Work task: Your answer must hold only the lines below from the line containing "11: (461, 261, 3.53)" through the line containing "37: (497, 333, 3.75)", each reproduced exactly.

[Extracted records]
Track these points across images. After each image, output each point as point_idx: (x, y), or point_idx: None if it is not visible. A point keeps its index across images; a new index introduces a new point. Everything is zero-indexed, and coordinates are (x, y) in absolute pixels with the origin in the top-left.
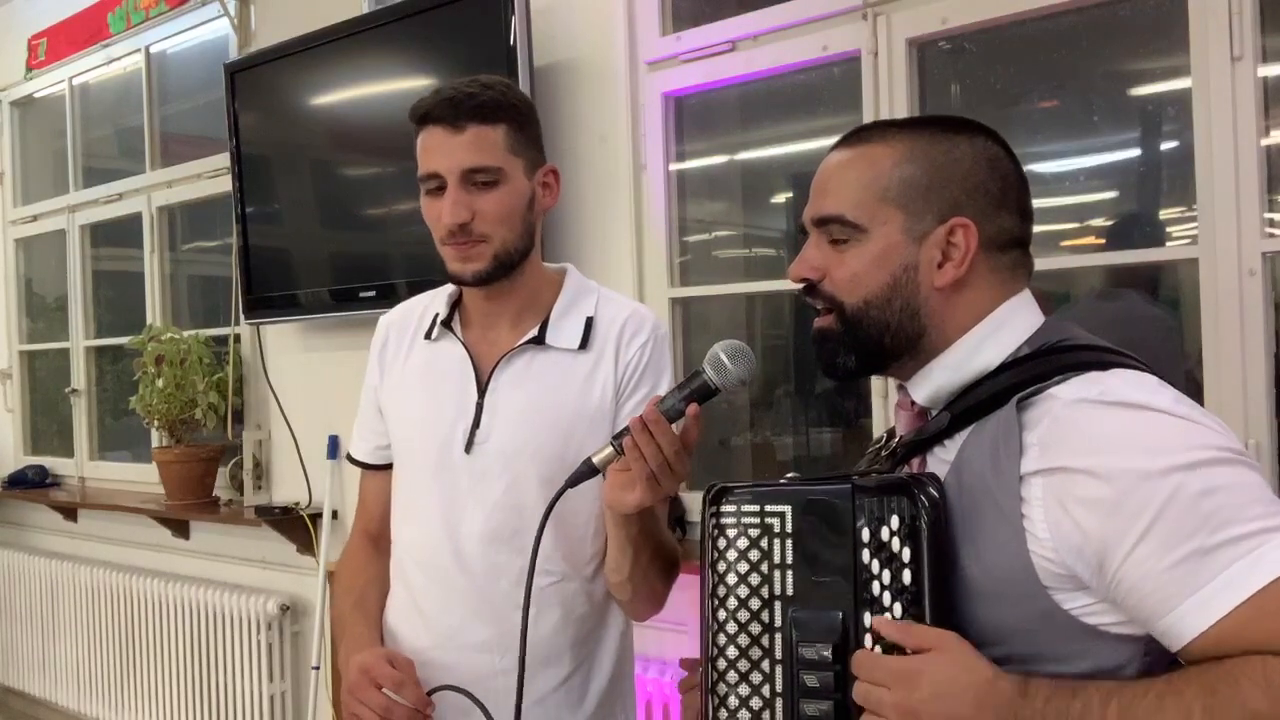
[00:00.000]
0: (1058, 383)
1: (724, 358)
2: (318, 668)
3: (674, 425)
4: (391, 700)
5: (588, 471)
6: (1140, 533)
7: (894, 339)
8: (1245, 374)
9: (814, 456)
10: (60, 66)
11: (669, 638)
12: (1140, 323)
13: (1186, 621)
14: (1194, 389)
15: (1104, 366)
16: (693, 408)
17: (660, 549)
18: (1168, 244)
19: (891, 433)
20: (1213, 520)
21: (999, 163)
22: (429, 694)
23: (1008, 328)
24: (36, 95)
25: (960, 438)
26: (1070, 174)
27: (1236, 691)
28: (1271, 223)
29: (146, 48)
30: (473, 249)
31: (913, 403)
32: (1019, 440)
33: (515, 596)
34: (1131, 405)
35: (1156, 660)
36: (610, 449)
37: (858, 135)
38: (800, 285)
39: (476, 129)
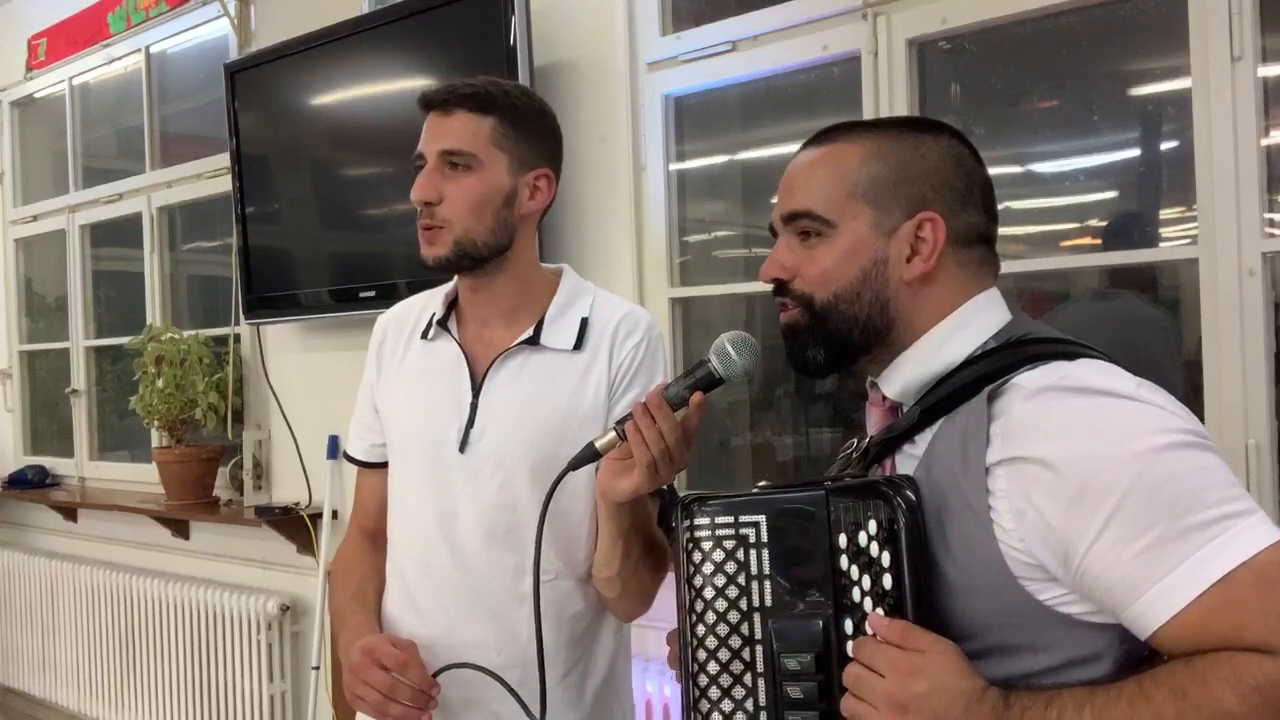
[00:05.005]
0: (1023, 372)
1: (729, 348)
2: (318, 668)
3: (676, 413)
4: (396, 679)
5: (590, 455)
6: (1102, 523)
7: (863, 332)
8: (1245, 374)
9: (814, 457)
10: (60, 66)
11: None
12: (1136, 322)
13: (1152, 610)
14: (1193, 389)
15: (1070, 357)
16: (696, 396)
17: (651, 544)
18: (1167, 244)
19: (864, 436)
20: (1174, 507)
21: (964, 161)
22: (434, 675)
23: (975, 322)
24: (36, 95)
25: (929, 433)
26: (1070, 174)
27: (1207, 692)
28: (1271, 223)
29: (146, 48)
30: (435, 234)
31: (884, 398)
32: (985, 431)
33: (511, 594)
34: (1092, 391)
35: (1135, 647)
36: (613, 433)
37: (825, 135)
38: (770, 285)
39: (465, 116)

---

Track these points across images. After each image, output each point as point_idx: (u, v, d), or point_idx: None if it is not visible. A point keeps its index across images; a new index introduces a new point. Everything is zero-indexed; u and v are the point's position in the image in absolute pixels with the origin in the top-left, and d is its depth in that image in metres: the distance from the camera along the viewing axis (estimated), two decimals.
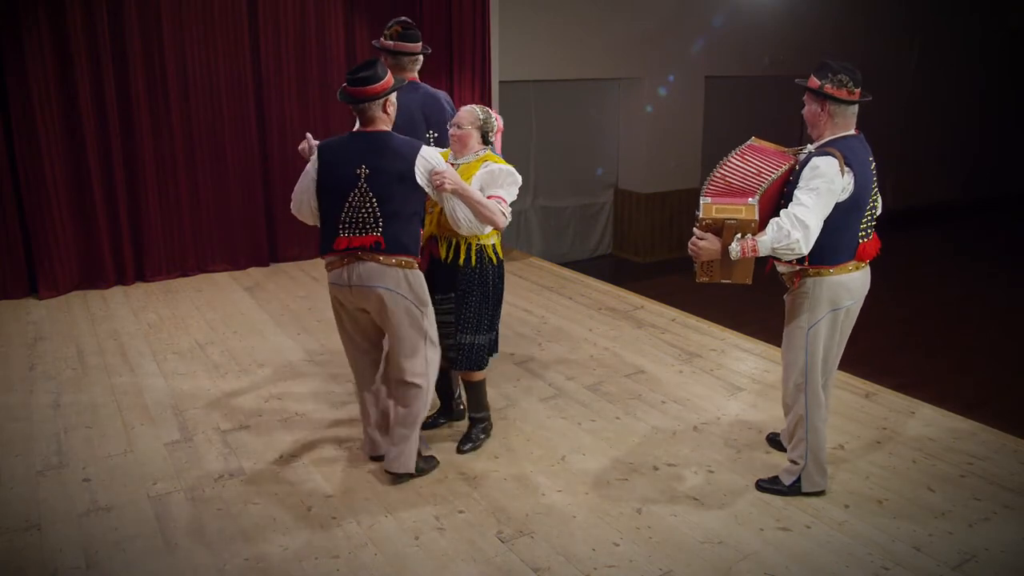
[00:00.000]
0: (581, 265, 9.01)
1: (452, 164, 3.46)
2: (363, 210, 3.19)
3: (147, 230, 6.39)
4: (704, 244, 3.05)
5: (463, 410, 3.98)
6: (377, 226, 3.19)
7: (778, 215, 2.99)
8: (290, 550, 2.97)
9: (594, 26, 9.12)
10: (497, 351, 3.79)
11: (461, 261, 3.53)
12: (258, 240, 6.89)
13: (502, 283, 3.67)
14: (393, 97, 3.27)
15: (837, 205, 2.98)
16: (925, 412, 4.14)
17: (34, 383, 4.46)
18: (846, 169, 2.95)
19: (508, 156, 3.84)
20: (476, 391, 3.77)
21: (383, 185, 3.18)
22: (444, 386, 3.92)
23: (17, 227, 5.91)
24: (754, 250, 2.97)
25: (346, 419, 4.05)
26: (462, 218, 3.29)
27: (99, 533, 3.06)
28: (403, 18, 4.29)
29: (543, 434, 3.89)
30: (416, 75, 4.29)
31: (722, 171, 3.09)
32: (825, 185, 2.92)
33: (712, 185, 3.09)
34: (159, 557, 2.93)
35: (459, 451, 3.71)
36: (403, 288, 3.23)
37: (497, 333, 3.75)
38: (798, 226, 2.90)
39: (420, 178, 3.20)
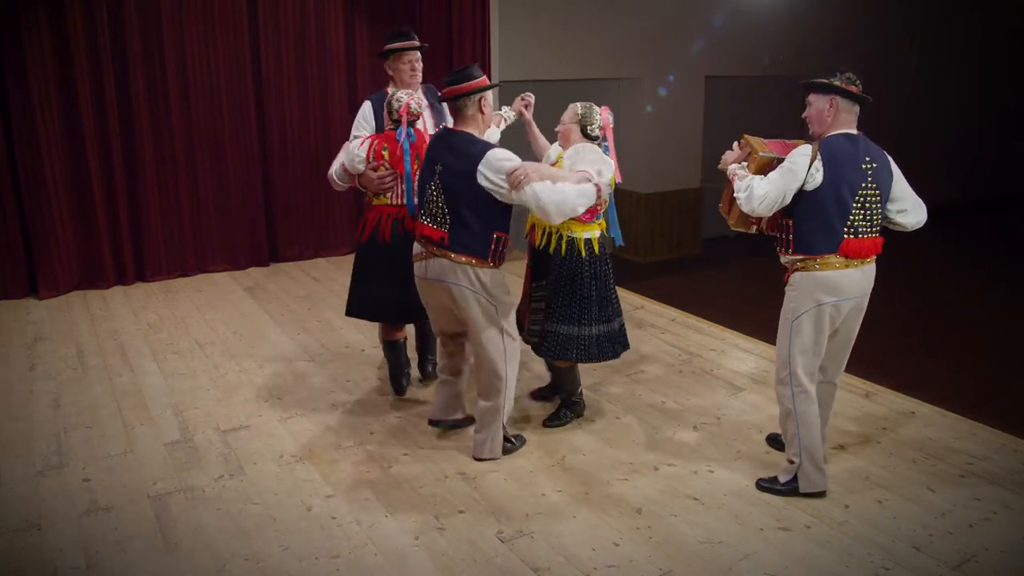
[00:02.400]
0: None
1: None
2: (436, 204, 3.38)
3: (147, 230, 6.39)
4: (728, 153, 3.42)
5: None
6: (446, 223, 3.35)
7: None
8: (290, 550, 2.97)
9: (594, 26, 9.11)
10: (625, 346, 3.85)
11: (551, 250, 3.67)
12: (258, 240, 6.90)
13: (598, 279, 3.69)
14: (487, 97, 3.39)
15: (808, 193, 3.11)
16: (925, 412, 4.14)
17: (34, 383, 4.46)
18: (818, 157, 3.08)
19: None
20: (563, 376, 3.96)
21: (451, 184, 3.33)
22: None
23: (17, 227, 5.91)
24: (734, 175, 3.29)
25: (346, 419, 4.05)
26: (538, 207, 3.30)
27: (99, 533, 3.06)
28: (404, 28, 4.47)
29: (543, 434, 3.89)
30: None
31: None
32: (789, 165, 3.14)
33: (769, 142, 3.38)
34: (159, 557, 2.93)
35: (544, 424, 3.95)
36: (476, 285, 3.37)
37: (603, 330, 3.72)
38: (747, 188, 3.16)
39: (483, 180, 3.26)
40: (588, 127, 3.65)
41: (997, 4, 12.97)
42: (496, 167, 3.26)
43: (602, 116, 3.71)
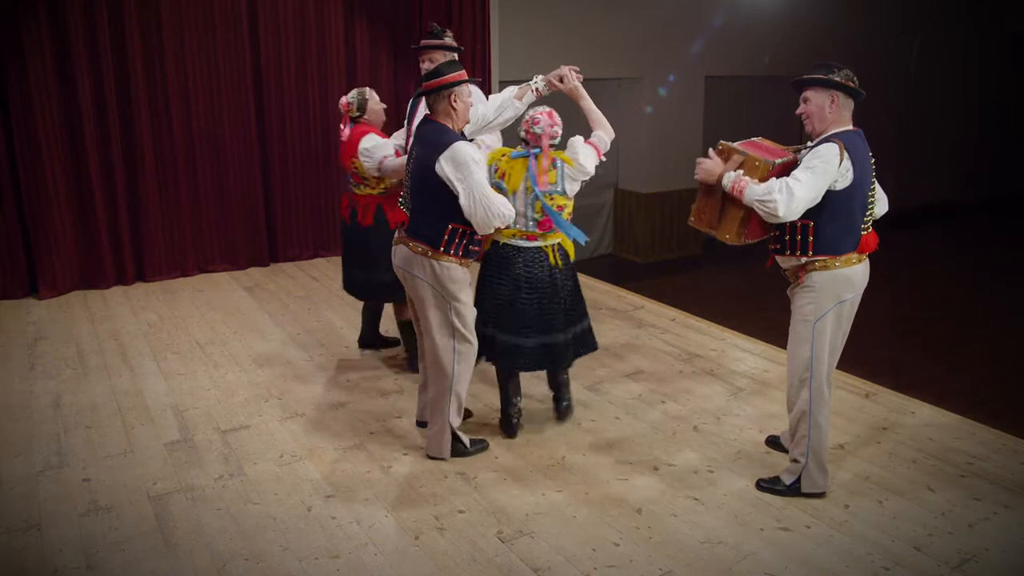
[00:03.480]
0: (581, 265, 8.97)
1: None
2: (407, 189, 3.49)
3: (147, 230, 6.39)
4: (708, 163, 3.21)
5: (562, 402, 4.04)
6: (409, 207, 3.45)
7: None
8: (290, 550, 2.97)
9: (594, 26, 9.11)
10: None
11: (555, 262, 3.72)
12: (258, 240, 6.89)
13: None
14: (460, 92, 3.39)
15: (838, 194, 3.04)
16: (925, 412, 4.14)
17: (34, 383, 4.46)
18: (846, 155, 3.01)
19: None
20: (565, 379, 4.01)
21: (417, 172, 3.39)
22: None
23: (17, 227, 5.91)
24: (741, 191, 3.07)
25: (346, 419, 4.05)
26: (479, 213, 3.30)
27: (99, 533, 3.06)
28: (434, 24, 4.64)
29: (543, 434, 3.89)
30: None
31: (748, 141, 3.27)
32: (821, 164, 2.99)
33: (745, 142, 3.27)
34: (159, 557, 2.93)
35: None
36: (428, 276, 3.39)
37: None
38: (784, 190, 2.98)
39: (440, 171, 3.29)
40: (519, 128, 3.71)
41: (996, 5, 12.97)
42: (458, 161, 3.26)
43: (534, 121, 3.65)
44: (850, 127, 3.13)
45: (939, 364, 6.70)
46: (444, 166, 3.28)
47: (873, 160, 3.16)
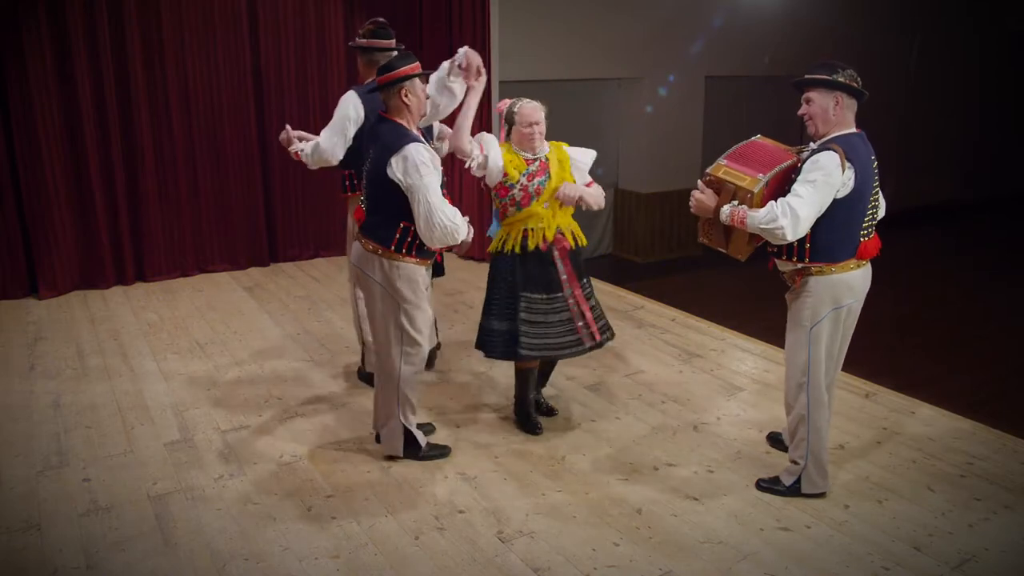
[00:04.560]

---

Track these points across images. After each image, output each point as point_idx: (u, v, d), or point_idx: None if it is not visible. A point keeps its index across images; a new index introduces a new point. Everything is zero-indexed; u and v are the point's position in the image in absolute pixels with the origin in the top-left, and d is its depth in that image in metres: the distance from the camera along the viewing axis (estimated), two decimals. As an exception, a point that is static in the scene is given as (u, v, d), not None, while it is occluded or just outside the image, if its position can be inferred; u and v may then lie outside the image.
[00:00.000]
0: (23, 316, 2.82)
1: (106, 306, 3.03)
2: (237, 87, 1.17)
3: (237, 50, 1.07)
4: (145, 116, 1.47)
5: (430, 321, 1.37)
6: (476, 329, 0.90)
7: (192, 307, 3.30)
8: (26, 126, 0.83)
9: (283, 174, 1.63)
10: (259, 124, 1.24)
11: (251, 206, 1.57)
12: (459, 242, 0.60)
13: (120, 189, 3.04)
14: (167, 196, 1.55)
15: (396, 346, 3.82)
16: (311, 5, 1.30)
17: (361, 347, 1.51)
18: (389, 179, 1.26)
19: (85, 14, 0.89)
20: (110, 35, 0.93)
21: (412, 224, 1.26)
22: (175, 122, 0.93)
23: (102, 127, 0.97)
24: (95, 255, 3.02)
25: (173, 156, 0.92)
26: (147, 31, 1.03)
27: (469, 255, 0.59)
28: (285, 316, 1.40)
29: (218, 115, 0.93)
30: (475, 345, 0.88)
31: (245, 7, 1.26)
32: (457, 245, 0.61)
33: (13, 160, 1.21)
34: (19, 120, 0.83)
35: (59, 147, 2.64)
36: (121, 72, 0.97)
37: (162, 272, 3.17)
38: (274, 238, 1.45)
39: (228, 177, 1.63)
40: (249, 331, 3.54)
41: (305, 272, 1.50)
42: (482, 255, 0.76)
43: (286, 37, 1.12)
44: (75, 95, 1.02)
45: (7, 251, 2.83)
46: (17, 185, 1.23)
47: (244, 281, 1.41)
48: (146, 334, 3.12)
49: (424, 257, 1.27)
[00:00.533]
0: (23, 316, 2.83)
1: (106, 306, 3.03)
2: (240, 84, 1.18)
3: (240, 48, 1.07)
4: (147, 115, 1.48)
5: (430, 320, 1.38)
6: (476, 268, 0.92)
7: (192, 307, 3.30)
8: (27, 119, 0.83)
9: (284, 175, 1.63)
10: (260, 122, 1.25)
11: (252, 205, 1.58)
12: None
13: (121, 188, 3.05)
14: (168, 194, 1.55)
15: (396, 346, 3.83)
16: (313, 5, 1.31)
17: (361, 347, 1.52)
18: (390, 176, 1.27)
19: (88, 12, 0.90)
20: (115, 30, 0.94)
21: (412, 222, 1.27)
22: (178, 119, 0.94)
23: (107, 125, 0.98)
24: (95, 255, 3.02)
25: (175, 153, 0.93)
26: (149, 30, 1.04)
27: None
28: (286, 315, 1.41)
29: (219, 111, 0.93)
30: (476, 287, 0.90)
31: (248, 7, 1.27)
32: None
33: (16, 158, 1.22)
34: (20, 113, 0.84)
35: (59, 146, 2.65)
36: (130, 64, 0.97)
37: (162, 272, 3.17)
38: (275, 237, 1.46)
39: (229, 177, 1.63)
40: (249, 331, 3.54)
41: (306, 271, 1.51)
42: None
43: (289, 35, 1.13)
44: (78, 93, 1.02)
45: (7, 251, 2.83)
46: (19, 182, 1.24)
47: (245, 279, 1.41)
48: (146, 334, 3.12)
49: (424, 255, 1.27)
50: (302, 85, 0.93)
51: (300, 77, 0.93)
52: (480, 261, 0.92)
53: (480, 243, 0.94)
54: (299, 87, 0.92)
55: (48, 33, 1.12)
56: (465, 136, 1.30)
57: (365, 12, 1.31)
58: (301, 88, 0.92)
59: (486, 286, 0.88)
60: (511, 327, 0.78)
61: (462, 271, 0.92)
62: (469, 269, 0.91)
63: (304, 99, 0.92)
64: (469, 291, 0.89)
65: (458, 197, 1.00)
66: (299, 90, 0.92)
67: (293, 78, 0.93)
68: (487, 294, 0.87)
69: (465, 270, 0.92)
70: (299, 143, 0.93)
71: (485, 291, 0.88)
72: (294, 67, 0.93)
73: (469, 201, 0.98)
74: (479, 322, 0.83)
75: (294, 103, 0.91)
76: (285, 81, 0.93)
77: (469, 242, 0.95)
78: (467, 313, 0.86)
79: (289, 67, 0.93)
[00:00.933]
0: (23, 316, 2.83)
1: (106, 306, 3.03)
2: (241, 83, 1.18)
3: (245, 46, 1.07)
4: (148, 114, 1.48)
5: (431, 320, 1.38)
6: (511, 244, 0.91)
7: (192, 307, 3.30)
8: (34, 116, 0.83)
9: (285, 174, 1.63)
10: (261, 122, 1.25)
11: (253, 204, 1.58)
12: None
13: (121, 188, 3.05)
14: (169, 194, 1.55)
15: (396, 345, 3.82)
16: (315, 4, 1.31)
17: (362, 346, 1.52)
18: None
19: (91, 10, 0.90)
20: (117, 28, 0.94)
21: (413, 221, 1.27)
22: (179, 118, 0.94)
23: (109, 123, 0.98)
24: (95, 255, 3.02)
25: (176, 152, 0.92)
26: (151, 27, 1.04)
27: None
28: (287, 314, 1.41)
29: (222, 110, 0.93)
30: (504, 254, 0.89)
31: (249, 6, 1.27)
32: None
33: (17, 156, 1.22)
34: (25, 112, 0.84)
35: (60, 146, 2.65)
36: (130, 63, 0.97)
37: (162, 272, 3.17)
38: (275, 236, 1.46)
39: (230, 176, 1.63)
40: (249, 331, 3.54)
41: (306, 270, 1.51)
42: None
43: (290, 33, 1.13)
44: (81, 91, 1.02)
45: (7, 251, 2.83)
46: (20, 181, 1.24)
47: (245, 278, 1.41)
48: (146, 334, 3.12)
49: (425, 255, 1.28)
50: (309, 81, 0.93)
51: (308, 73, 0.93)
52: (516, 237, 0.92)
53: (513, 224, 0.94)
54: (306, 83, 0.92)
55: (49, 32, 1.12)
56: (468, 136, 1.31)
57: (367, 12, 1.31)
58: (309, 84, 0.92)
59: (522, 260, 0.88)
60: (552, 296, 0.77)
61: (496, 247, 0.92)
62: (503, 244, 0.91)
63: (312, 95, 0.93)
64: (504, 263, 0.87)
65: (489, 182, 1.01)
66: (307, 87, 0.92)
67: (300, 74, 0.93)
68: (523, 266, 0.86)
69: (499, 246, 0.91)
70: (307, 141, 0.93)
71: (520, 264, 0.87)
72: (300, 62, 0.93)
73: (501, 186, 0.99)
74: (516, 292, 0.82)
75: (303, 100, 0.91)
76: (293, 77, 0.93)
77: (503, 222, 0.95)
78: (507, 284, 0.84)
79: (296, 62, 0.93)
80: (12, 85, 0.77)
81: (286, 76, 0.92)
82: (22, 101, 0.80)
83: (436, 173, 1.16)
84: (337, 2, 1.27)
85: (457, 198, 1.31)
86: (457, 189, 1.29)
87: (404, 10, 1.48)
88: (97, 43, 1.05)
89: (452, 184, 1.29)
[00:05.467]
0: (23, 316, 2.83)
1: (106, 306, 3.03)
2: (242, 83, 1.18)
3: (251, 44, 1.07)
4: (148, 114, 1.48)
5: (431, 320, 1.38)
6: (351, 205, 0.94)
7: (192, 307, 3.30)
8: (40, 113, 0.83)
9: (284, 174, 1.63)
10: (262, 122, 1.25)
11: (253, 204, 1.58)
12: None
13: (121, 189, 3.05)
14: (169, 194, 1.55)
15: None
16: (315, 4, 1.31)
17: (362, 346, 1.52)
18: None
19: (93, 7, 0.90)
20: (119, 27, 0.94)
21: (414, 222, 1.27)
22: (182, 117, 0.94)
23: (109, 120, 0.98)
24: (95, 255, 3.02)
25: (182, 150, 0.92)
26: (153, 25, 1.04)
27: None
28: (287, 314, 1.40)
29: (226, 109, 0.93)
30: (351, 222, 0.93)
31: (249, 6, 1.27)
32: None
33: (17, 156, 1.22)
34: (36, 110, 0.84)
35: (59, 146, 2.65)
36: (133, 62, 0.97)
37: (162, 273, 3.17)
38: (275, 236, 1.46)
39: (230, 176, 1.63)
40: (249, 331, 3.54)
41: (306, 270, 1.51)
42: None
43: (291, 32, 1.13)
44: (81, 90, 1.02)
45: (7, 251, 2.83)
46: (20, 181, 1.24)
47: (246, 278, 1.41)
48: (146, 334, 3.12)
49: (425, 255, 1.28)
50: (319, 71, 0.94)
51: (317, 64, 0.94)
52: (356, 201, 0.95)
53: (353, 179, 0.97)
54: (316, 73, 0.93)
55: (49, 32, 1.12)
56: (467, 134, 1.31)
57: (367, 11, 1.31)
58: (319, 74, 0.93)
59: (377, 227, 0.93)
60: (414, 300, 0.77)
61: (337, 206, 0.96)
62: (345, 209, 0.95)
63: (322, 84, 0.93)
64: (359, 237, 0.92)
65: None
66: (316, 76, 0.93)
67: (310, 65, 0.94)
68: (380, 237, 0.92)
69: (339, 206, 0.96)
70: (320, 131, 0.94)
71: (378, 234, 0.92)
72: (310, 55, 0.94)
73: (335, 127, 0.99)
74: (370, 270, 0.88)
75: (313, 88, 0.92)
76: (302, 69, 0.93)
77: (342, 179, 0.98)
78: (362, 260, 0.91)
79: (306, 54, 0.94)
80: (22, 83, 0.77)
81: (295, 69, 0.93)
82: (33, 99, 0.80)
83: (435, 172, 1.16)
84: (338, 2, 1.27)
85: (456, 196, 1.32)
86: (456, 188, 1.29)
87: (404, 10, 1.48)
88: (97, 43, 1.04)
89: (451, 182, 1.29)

Reply:
11: (461, 261, 3.53)
12: (258, 240, 6.89)
13: (502, 283, 3.67)
14: (393, 97, 3.27)
15: (837, 205, 2.98)
16: (925, 412, 4.14)
17: (34, 383, 4.46)
18: (846, 169, 2.95)
19: (508, 156, 3.84)
20: (476, 391, 3.77)
21: (383, 185, 3.18)
22: (444, 386, 3.92)
23: (17, 227, 5.91)
24: (754, 250, 2.97)
25: (346, 419, 4.05)
26: (462, 218, 3.29)
27: (99, 533, 3.06)
28: (403, 18, 4.29)
29: (543, 434, 3.89)
30: (416, 75, 4.29)
31: (722, 171, 3.09)
32: (825, 185, 2.92)
33: (712, 185, 3.09)
34: (159, 557, 2.93)
35: (459, 451, 3.71)
36: (403, 288, 3.23)
37: (497, 333, 3.75)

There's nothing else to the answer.